Everything You Need to Know About Saunas and COVID-19
With no cure for COVID-19, there’s ongoing debate in the wellness industry about interventions which can strengthen the immune systems of those who want to take steps to avoid it, and also solutions that can potentially help support people with the virus. Sauna use is one of the most widely discussed methods.
Dr. Marc Cohen, an integrative medicine expert; Risto Elomaa, president of the International Sauna Association (ISA); and Dr. Karl-Ludwig Resch, head of the German Institute for Health Research, have all recently shared their views on saunas and coronavirus.
Yes says the ISA, but only from a preventative standpoint where sauna remains an integral part of a healthy lifestyle that includes exercise, smart eating and sleeping habits combined with social interaction. Elomaa adds a warning:
“If you’re sick with the coronavirus or any respiratory illness, you should refrain from using the sauna. It will not directly contribute to healing the disease and the body’s reaction to heat can put a strain on an already stressed body, which can lead to serious health issues.”
Cohen explains that there’s plenty of medical evidence to show that people who use saunas regularly get less viral infections. Treating the common cold and other respiratory viruses with heat also leads to lower-incidence rates, as shown by 2017 research by SK Kunutsor at the University of Bristol, UK.
Dr. Cohen also contends that:
1.) Humans have been using heat – such as saunas and sweat lodges – for prevention and cure, throughout history. This approach essentially uses the sauna to outsource the work of the immune system to simulate a fever, meaning less physical exhaustion for the body than a fever driven by infection.
2.) Humans can tolerate high temperatures in saunas in which the virus cannot survive. At the same time, heat-stress activates to help heighten and stimulate the immune system while inhibiting viral replication.
Resch says, "Coronavirus, like the flu, initially multiply in the nose, throat and upper respiratory tract. These are the areas which may be reached effectively with external heat.
Sauna is a real secret weapon,” he says. “You should take a sauna bath as often as possible (daily) and for as long as possible. The latter works best if the temperature is set relatively low: 60-70˚C is probably sufficient.
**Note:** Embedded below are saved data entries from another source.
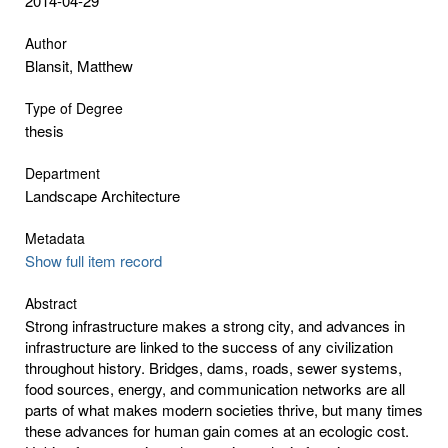
2014-04-29
Author
Blansit, Matthew
Type of Degree
thesis
Department
Landscape Architecture
Metadata
Show full item record
Abstract
Strong infrastructure makes a strong city, and advances in
infrastructure are linked to the success of any civilization
throughout history. Bridges, dams, roads, sewer systems,
food sources, energy, and communication networks are all
parts of what makes modern societies thrive, but many times
these advances for human gain comes at an ecologic cost.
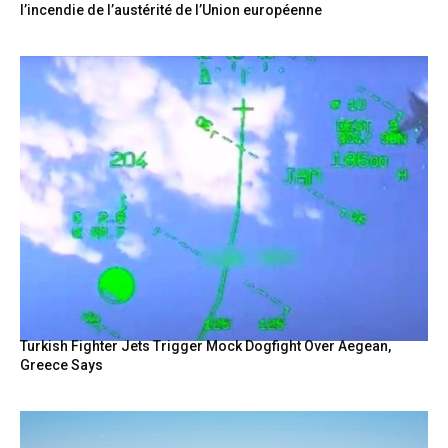
l’incendie de l’austérité de l’Union européenne
Turkish Fighter Jets Trigger Mock Dogfight Over Aegean,
Greece Says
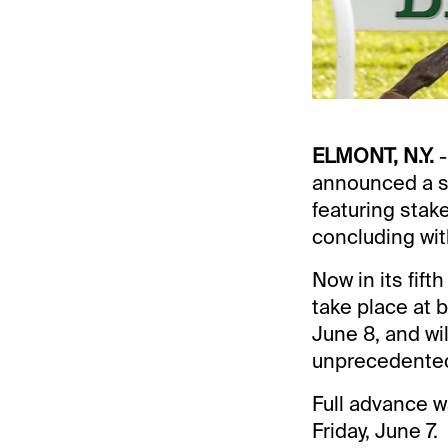
ELMONT, N.Y.
-
announced a s
featuring stak
concluding wit
Now in its fift
take place at 
June 8, and wi
unprecedented
Full advance w
Friday, June 7.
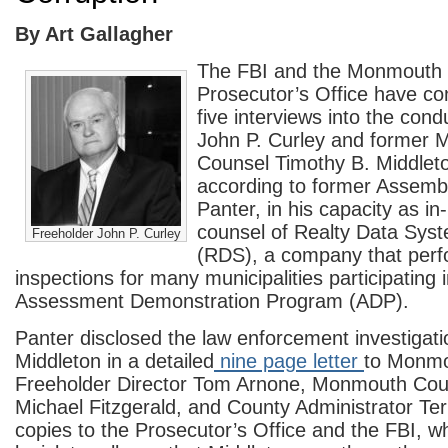
By Art Gallagher
The FBI and the Monmouth
Prosecutor’s Office have co
five interviews into the cond
John P. Curley and former
Counsel Timothy B. Middleto
according to former Assem
Panter, in his capacity as in
counsel of Realty Data Sys
Freeholder John P. Curley
(RDS), a company that perf
inspections for many municipalities participating
Assessment Demonstration Program (ADP).
Panter disclosed the law enforcement investigati
Middleton in a detailed
nine page letter
to Monmo
Freeholder Director Tom Arnone, Monmouth Cou
Michael Fitzgerald, and County Administrator Ter
copies to the Prosecutor’s Office and the FBI, w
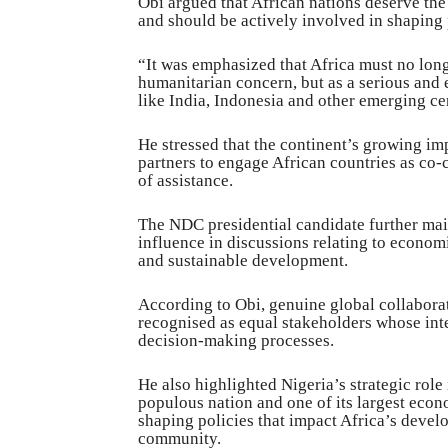
Obi argued that African nations deserve th
and should be actively involved in shaping p
“It was emphasized that Africa must no long
humanitarian concern, but as a serious and 
like India, Indonesia and other emerging cen
He stressed that the continent’s growing im
partners to engage African countries as co-c
of assistance.
The NDC presidential candidate further main
influence in discussions relating to econo
and sustainable development.
According to Obi, genuine global collabora
recognised as equal stakeholders whose inter
decision-making processes.
He also highlighted Nigeria’s strategic role 
populous nation and one of its largest econ
shaping policies that impact Africa’s deve
community.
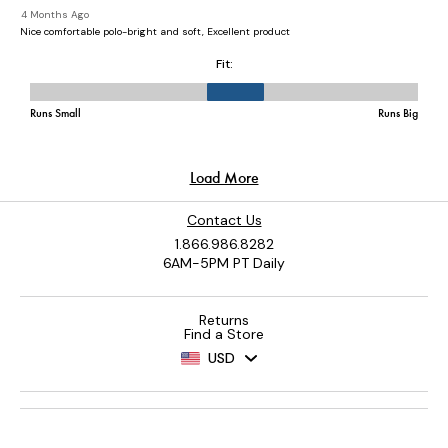
Contact Us
1.866.986.8282
6AM-5PM PT Daily
Returns
Find a Store
USD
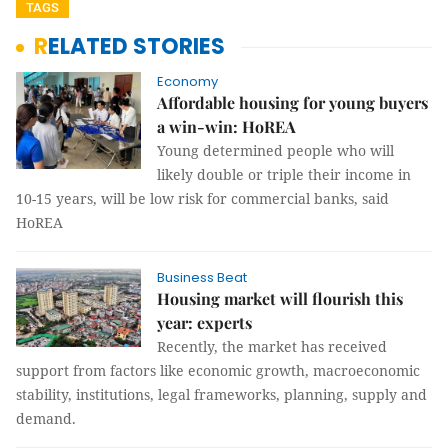
TAGS
RELATED STORIES
Economy
Affordable housing for young buyers
a win-win: HoREA
Young determined people who will
likely double or triple their income in
10-15 years, will be low risk for commercial banks, said
HoREA
Business Beat
Housing market will flourish this
year: experts
Recently, the market has received
support from factors like economic growth, macroeconomic
stability, institutions, legal frameworks, planning, supply and
demand.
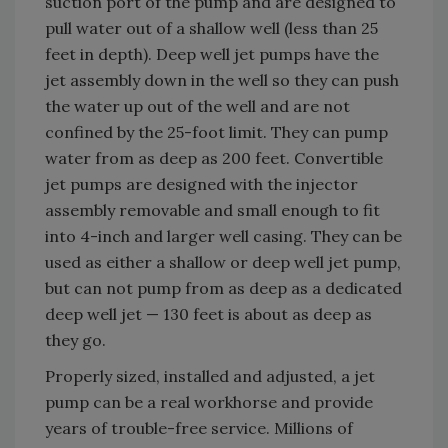
suction port of the pump and are designed to
pull water out of a shallow well (less than 25
feet in depth). Deep well jet pumps have the
jet assembly down in the well so they can push
the water up out of the well and are not
confined by the 25-foot limit. They can pump
water from as deep as 200 feet. Convertible
jet pumps are designed with the injector
assembly removable and small enough to fit
into 4-inch and larger well casing. They can be
used as either a shallow or deep well jet pump,
but can not pump from as deep as a dedicated
deep well jet — 130 feet is about as deep as
they go.
Properly sized, installed and adjusted, a jet
pump can be a real workhorse and provide
years of trouble-free service. Millions of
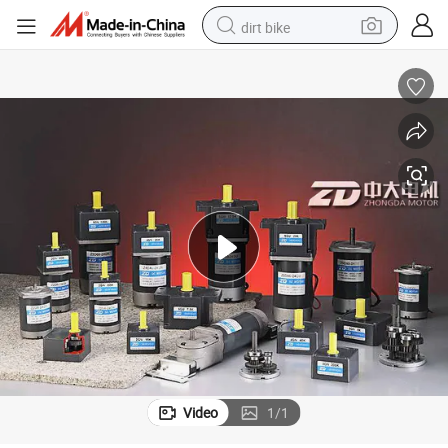
dirt bike
tshirt
powder
earbud
running shoe
man watch
wheel loader
sport shoe
Video
1
/
1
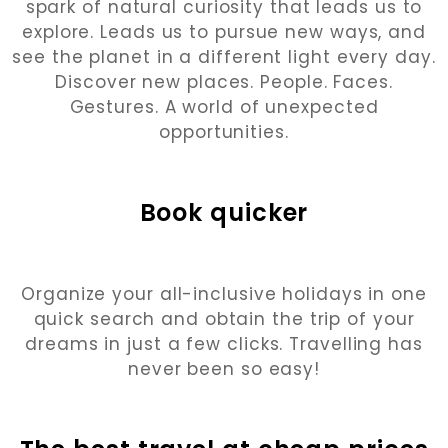
spark of natural curiosity that leads us to
explore. Leads us to pursue new ways, and
see the planet in a different light every day.
Discover new places. People. Faces.
Gestures. A world of unexpected
opportunities.
Book quicker
Organize your all-inclusive holidays in one
quick search and obtain the trip of your
dreams in just a few clicks. Travelling has
never been so easy!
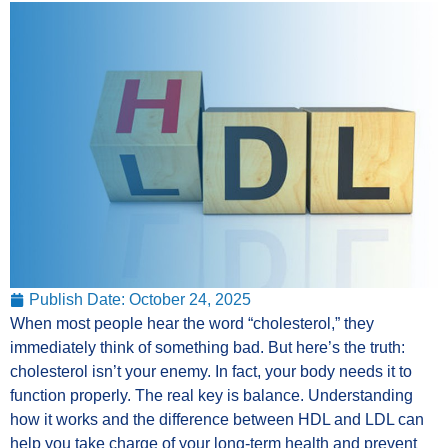
Publish Date:
October 24, 2025
When most people hear the word “cholesterol,” they
immediately think of something bad. But here’s the truth:
cholesterol isn’t your enemy. In fact, your body needs it to
function properly. The real key is balance. Understanding
how it works and the difference between HDL and LDL can
help you take charge of your long-term health and prevent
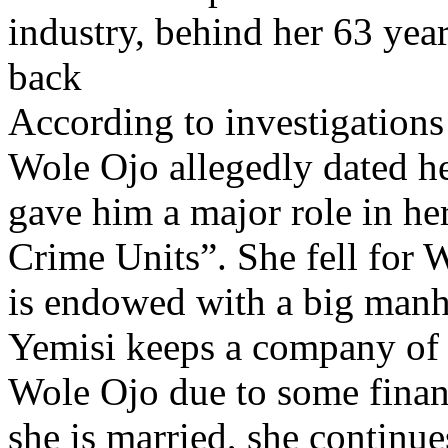
industry, behind her 63 ye
back
According to investigations
Wole Ojo allegedly dated he
gave him a major role in h
Crime Units”. She fell for
is endowed with a big man
Yemisi keeps a company of b
Wole Ojo due to some finan
she is married, she continue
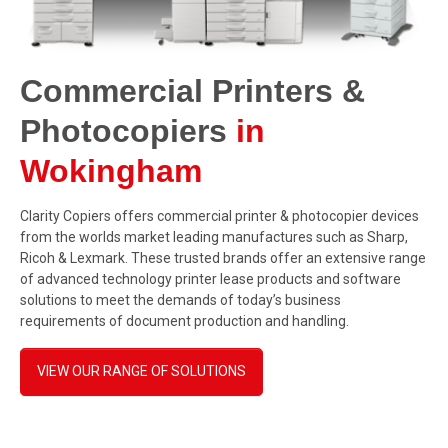
Commercial Printers &
Photocopiers
in
Wokingham
Clarity Copiers offers commercial printer & photocopier devices
from the worlds market leading manufactures such as Sharp,
Ricoh & Lexmark. These trusted brands offer an extensive range
of advanced technology printer lease products and software
solutions to meet the demands of today’s business
requirements of document production and handling.
VIEW OUR RANGE OF SOLUTIONS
By increasing temperature, the effect may work further into the upper respiratory tract, but possible and well-tolerated duration of exposure decreases.”
Experts emphasize that after the body goes through a physiological state of hyper-arousal in a sauna, it’s important to balance this with hyper-relaxation. Furthermore, sauna can help alleviate psychological symptoms when coping with coronavirus, helping people feel more in control of symptoms and allowing time for dedicated rest.